Caleb Pike from DSLR Video Shooter takes a look at several brands’ offerings in this segment. Canon, Nikon, Sony, Panasonic, Fujifilm, Z Cam, Blackmagic Design, and Sigma (I almost forgot about that FP camera, as do most people, I think) all square off in this video that ranks each brand as a whole when it comes to video features packed into SLR-style cameras.
As Pike explains, none of the camera brands are perfect, but some are far less perfect than others. While Sigma falls to the bottom, it faced a similar criticism that other brands without a dedicated cinema unit did, and that’s that these companies (Nikon, Sigma, and Fujifilm) have no reason not to build a “balls to the wall” cinema camera since they won’t be cannibalizing any other product line.
It’s a worry I frequently heard when I worked at Canon, and one that Pike repeats in this video. Making a DSLR awesome at video had the serious potential to take away from the cinema line. To that end, while Canon’s mirrorless R models shoot awesome video, there’s always overheating to contend with, and then there’s that 30-minute time limit for clips, which make shooting things such as long events a non-starter.

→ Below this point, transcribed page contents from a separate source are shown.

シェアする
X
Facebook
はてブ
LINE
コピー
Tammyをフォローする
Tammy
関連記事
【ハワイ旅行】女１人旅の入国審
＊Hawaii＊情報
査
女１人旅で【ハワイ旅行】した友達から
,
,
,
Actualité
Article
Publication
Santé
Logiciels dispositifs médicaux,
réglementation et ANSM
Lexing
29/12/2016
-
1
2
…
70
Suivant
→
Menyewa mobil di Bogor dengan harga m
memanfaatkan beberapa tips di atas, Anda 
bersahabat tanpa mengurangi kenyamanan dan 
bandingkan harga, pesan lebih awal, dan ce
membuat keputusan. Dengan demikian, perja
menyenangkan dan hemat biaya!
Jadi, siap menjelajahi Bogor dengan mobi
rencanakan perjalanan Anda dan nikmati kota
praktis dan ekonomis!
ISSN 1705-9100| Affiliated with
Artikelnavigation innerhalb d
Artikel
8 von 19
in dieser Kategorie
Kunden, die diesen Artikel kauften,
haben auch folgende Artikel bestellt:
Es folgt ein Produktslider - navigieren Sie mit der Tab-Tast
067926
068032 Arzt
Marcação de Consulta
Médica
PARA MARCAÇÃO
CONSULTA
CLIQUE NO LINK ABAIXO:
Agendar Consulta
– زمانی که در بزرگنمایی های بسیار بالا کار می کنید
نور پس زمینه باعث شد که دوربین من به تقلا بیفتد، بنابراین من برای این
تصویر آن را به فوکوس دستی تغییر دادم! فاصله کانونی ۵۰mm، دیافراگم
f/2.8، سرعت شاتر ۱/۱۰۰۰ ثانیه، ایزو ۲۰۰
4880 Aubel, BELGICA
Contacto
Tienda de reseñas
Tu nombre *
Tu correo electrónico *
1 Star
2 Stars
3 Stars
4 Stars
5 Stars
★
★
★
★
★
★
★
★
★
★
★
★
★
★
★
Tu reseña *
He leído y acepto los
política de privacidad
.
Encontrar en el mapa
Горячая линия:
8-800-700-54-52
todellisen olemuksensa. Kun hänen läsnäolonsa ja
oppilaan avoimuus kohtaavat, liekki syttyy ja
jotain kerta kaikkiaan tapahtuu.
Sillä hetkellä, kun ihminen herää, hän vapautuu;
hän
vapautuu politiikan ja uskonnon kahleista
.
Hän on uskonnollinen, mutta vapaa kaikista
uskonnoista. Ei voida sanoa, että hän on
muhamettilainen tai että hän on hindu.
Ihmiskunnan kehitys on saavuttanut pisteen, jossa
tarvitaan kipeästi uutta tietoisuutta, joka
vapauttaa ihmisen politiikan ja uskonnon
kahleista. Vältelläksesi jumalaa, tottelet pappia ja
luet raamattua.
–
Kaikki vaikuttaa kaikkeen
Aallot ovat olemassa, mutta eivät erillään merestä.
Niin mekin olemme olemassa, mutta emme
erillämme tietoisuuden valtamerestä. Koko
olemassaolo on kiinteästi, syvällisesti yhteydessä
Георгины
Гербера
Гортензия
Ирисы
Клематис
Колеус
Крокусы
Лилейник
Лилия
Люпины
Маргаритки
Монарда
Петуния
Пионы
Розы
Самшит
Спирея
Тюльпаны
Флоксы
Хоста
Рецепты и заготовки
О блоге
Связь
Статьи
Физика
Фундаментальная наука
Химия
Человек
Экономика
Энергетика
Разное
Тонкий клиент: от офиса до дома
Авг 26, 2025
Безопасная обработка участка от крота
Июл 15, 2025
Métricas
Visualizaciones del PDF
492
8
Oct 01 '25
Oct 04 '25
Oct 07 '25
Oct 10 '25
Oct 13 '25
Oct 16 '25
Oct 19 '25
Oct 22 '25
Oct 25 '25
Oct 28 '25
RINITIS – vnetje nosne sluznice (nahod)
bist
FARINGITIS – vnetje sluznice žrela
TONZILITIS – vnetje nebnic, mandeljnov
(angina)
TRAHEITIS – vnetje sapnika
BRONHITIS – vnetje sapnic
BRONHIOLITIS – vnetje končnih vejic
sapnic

While that might be the case for a very small segment of the professional video market, it’s largely baloney. As Pike points out, form-factor is everything. It’s what holds down Blackmagic, in his opinion, and it’s also why a Canon DSLR or mirrorless, even if it had the same image quality a dedicated cinema camera, wouldn’t be playing in the same space. Anyone who’s spent a minute with even the most basic of Cinema EOS cameras, such as the C100 Mark II, can attest that the controls are much better placed on that camera for shooting video than something like the EOS R5, and that likewise, a cinema camera’s going to have much better audio capabilities than a single miniplug connection that’s often found on SLR-style bodies.
One interesting point that Pike makes is about Panasonic, in that the only thing holding that company back is autofocus. I’ve often found myself feeling like the video quality out of my $700 Lumix G85 beats my more expensive cameras from other brands, but even my GH-series cameras always had terrible autofocus when it came to video. The contrast-based system would “flutter” until it locked focus on something, and then wouldn’t track very well at that. And that was years ago. Pike’s still talking about this on the current Panasonic camera.